Woman, Life, Freedom: Revolting Space Invaders in Iran
Woman, Life, Freedom: Revolting Space Invaders in Iran
This article was penned in response to an invitation by Nirmal Puwar to write for a
Special Issue entitled 'Space Invaders Revisited', published by the European Journal of Cultural Studies
Synopsis
In marking 20 years since the first publication of Nirmal Puwar's
seminal book 'Space Invaders: Race, Gender and Bodies Out of Place',
we've revisited the notions of invisibility, outsiderness, being ‘out of place’

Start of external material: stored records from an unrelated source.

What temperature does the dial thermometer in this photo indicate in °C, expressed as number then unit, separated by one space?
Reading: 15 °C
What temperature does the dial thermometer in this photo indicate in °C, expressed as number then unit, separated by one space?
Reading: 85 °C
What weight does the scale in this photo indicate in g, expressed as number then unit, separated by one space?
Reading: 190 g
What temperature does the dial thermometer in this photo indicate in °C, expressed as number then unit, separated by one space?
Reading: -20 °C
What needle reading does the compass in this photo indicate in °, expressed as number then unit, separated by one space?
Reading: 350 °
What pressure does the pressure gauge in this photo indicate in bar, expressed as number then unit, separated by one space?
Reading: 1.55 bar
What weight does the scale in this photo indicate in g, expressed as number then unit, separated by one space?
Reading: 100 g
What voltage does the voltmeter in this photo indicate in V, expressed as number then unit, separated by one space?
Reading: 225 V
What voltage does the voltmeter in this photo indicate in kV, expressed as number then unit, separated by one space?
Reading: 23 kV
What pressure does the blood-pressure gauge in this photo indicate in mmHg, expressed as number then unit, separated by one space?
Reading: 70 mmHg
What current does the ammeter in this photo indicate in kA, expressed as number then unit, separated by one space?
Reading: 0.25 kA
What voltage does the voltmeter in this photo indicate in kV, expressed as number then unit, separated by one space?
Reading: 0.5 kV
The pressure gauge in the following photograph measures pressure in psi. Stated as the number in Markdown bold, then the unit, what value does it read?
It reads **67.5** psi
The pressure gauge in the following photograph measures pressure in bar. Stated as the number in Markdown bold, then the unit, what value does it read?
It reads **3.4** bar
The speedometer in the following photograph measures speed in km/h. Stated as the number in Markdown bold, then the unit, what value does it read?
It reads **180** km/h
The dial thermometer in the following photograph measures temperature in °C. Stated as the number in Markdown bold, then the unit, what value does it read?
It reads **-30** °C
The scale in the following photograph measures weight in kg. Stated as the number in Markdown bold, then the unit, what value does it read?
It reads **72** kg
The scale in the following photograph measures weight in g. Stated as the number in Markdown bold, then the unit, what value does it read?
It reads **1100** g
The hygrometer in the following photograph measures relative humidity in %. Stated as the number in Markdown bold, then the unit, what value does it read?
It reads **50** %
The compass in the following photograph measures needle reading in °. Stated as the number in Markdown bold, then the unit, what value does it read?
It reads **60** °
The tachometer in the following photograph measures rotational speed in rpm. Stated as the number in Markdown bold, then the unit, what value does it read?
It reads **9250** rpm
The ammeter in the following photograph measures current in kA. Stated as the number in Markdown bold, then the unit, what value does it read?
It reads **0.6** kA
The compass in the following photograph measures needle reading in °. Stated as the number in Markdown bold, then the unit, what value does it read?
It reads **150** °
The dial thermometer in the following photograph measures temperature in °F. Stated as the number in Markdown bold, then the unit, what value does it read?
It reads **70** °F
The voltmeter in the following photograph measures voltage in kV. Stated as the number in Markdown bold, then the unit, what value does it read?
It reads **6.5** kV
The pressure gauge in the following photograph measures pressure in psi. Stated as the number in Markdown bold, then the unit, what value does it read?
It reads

and ‘space invaders’ within the political geographies of Iran. Furthering the
concept, we also tend to pair together ‘space invaders’ with the acts of
invading space as political acts of intervention. Shedding light on the bodies
‘out of place’ within the Woman, Life, Freedom protests in Iran, we discuss how
this mobilisation created a new generation of ‘space invaders’ who no longer
negotiate with those in power, but exercise their right to choose what to wear
when occupying public spaces.
We argue that the state systematically and institutionally unmarks
the female body in public space in order to make it as invisible as possible.
Through protest, activism, performances and other mundane acts of everyday
resistance, we show how space invaders negate the authority of the state
apparatuses, defying conventions and boundaries, and create new codes for a
politically and culturally constructed version of ‘woman’ in Iran.